I was literally left with my mouth open by an article in the latest edition of Fortune Magazine. It was about American Express’ new, innovative approach to improve customer service: first, ask your customer service employees how you can improve customer service; then use some of their ideas, give them a better working environment, higher pay and a clearer path to advancement.
The concept behind the strategy, according to the article: happier customer service employees make for better customer service. Really? Seriously? Is it me, or is this laughably, painfully, embarrassingly obvious?
Allow me to suggest articles for upcoming issues of Fortune:
“Company includes phone number and website address in print ads; sales double overnight!”
“Retailer installs cash registers in all stores to facilitate ease of purchase, sales jump.”
“Factory gives employees forklifts to move heavy stuff; productivity skyrockets.”
I have about 20 more of those, but you get the idea.
After I calmed down from the absurdity — or maybe I’m just pissed I wasn’t the consultant who charged American Express a huge fee to tell them happy employees make happy customers — I started to think about “the simple things” and whether small businesses (the type of company I serve) are doing them.
The reality is, there are lots of painfully obvious things that may be standing in the way of your marketing success-
I visited on the phone with three owners of a start-up company yesterday. One of them told me they sell a personality profile. I had spent 15 minutes on their website preparing for the phone call and didn’t understand that they sell a personality profile.
“Company clearly explains what they sell on Home page, sales take off!”

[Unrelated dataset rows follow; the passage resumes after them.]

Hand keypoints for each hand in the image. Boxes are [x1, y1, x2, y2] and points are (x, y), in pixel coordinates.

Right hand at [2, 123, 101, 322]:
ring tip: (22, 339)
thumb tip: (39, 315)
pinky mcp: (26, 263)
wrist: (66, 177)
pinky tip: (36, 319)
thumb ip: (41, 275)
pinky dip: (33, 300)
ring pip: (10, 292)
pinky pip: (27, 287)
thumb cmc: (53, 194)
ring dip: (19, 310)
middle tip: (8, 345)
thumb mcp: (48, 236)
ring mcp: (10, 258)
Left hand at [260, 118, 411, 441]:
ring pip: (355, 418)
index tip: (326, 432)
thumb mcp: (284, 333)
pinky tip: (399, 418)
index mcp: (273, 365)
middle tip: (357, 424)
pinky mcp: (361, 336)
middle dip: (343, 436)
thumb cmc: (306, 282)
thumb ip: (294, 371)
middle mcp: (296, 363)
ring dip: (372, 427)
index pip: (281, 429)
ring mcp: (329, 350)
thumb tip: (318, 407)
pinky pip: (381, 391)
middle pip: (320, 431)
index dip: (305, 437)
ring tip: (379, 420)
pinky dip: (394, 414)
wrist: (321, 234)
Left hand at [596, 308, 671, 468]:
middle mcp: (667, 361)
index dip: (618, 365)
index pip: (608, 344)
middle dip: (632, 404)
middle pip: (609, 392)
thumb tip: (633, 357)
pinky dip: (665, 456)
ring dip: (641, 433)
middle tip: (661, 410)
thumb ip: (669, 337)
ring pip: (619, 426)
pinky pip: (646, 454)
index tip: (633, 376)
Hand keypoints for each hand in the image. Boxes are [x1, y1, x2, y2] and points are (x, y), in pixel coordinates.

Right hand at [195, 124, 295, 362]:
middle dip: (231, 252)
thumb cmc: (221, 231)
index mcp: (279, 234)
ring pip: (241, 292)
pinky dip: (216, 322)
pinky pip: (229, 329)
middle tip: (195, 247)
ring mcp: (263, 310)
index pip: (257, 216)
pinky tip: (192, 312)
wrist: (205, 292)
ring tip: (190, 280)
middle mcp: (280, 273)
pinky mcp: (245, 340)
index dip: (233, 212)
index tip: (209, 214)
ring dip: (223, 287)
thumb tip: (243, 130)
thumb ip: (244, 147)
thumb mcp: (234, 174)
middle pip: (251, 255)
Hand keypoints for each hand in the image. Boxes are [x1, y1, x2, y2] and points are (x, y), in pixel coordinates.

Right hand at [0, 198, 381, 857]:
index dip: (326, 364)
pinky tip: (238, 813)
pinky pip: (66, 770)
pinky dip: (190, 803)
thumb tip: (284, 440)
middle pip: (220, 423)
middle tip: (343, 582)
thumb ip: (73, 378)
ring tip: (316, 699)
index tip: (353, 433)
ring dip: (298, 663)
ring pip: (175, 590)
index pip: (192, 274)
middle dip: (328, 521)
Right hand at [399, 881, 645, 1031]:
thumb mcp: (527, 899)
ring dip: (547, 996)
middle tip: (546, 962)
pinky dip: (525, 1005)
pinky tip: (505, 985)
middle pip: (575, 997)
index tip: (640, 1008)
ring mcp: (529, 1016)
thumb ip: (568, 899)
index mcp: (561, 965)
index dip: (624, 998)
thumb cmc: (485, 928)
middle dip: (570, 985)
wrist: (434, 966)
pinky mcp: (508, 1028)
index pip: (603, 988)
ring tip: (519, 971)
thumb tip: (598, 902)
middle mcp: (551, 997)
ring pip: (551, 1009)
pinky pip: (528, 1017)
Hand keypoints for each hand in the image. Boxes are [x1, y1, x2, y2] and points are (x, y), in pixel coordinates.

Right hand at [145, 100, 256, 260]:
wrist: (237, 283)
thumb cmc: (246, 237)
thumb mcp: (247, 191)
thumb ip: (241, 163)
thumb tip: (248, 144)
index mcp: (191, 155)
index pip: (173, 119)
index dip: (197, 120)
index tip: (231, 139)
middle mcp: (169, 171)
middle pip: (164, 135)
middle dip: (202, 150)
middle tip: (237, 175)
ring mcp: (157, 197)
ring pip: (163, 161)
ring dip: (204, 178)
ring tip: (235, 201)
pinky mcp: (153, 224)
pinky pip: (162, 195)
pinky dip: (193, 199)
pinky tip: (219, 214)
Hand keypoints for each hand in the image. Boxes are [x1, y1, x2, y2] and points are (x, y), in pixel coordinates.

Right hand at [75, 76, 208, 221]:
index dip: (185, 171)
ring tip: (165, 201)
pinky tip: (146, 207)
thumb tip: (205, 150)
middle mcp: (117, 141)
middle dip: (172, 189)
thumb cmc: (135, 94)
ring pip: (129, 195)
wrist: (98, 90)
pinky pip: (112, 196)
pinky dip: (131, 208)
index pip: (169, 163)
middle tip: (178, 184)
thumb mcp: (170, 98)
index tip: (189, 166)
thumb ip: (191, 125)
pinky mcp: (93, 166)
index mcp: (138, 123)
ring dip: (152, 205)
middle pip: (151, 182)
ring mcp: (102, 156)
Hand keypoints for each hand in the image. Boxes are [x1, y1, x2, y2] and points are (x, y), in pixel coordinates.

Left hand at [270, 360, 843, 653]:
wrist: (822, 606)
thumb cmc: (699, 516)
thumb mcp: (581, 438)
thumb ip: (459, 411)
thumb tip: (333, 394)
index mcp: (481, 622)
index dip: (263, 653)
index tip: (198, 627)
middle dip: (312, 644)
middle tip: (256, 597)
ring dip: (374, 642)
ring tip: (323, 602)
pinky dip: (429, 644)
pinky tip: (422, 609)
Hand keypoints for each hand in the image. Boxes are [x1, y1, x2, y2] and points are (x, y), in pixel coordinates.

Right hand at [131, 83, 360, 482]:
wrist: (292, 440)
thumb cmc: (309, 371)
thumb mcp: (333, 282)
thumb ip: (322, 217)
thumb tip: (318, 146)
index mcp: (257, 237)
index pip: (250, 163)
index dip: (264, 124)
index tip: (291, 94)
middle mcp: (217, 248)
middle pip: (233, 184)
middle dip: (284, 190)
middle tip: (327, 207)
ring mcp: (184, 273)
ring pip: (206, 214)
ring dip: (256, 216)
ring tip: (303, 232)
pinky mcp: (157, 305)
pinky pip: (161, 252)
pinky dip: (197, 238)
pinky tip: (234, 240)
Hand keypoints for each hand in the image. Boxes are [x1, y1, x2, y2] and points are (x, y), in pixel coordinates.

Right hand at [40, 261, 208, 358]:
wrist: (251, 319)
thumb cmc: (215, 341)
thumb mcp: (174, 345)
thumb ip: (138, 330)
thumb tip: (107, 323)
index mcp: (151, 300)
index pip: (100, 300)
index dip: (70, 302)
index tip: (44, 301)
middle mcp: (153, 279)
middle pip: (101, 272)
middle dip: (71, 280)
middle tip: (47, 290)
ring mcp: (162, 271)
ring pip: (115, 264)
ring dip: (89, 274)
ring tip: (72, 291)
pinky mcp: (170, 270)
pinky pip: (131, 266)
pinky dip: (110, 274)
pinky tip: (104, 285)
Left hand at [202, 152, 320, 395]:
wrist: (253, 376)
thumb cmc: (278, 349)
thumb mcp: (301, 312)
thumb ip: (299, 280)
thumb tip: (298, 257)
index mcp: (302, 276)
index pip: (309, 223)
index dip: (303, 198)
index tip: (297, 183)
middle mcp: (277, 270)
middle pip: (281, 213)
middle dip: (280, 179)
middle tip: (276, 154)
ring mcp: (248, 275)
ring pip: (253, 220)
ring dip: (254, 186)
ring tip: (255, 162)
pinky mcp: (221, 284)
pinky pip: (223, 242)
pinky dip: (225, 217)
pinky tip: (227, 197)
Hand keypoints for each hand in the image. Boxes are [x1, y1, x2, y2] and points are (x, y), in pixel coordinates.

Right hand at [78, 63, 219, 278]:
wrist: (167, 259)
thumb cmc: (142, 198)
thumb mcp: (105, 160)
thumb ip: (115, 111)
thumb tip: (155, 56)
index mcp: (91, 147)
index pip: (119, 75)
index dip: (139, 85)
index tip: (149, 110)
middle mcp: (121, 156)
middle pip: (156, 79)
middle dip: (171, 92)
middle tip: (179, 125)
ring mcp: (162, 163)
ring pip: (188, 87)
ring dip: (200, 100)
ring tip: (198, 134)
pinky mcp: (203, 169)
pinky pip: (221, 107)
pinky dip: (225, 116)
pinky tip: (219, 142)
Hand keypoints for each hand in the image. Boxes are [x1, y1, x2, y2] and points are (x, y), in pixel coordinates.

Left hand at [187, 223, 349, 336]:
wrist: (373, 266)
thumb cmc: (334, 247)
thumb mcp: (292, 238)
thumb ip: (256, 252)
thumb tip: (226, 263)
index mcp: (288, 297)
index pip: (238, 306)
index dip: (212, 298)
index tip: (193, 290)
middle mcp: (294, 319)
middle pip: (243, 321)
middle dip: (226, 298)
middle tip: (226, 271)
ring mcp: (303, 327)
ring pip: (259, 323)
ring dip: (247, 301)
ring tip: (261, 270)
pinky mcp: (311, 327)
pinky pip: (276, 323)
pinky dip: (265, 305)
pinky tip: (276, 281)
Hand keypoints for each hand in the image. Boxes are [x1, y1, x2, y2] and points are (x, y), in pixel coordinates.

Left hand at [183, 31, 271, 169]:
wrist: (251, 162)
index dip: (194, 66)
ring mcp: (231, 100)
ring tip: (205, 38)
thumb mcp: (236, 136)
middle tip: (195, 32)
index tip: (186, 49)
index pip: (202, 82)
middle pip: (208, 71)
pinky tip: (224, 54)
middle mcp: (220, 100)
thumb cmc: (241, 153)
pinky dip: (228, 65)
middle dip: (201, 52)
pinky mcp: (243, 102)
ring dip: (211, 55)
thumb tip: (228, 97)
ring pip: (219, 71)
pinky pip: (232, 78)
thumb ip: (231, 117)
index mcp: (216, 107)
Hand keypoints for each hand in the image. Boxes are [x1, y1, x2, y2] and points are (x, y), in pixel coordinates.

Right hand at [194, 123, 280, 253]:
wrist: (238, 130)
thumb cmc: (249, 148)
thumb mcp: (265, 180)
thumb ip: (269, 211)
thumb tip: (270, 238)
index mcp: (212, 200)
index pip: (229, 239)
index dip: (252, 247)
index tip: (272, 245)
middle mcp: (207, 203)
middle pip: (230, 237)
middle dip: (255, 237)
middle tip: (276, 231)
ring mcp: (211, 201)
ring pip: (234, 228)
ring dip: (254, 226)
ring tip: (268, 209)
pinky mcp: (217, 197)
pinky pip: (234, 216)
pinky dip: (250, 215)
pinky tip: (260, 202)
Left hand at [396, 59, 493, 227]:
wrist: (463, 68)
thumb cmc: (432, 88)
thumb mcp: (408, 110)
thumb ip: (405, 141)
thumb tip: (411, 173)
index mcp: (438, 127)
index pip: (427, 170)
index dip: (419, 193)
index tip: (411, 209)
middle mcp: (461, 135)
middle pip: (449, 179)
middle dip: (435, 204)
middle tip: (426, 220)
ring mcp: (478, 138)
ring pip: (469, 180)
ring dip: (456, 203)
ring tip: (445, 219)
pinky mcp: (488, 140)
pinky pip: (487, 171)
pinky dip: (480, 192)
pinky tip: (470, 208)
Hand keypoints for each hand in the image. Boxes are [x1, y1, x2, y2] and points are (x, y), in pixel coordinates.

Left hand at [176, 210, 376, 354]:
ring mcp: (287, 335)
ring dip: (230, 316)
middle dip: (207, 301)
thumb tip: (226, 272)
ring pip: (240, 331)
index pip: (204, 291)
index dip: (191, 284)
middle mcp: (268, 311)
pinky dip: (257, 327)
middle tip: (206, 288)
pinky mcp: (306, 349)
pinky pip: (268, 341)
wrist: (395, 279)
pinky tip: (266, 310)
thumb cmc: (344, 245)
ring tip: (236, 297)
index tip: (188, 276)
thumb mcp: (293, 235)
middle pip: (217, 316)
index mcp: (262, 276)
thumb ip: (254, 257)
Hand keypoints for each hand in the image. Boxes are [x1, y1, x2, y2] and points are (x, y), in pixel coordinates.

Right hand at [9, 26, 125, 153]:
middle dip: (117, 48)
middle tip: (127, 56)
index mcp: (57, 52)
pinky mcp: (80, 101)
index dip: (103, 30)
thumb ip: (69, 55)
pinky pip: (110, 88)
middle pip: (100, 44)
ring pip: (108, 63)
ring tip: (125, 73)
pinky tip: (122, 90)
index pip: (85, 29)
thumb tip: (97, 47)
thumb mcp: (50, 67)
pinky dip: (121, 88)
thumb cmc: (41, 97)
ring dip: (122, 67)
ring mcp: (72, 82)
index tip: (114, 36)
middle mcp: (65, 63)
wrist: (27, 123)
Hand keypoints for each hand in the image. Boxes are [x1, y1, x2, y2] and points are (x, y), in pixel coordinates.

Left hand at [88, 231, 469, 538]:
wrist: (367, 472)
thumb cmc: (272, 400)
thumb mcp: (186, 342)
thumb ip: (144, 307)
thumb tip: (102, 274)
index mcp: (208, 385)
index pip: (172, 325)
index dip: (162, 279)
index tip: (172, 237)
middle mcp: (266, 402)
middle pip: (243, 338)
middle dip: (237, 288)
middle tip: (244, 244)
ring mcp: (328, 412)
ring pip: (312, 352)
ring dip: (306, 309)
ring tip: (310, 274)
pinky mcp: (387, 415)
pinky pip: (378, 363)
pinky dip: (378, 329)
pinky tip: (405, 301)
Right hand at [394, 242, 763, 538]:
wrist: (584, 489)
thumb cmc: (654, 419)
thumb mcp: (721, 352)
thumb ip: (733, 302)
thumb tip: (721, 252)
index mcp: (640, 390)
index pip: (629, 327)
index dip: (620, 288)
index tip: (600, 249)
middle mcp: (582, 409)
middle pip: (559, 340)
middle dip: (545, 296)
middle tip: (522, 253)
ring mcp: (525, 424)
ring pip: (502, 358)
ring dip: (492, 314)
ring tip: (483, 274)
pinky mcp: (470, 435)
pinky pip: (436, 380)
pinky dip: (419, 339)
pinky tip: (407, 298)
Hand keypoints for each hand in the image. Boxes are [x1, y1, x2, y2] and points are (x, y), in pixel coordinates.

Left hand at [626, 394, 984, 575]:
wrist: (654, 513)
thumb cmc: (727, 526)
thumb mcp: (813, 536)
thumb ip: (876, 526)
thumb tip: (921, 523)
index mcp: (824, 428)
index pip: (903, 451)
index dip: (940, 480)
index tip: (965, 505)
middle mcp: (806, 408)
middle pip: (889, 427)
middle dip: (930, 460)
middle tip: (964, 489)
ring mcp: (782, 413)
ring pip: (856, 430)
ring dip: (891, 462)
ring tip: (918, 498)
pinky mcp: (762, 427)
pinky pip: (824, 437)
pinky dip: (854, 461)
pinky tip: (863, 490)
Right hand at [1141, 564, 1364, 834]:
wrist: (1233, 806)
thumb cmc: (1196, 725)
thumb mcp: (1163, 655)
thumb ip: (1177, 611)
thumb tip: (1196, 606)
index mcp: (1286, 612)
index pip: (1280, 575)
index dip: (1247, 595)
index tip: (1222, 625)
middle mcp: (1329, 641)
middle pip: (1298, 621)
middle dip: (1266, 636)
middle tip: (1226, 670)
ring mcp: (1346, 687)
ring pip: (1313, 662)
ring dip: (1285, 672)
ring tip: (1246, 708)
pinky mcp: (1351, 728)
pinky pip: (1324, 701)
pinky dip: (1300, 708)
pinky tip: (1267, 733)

Companies often want me to increase their website traffic. I regularly have to spend time, first, simplifying their website. Too many pages. Their message broken into too many pieces. With the average visit under three minutes and three pages, this is a problem.
“Company tells whole story on Home page, again on Services page and again on About page, conversions soar.”
Another problem I see as a consultant: companies with messages that sound like everybody else. They work hard at describing what they’re good at and what they think customers are interested in. But they do it in a vacuum from what their competitors are saying. A general contractor retained me to refine their message. I compared their message with 14 of their competitors. Eight fundamentally said the same thing. Why, then, are general contractors so surprised when owners select the low bid? If everybody sounds the same, why NOT go with the low bidder?
“Company separates itself from the pack, closes more business.”
So, the lesson? Large corporations are dumber than we think? No. Go through your marketing and ask painfully obvious questions-
Does your marketing message tell people what we do and what we sell quickly and clearly?
Does your website force people onto multiple pages to tell your whole story?
Do you treat prospective customers better than existing customers?
Are you easy to do business with?
Are you asking prospects to take some type of action?
Is the action you’re asking prospects to take appropriate action?
Don’t let the painfully obvious get the best of you!!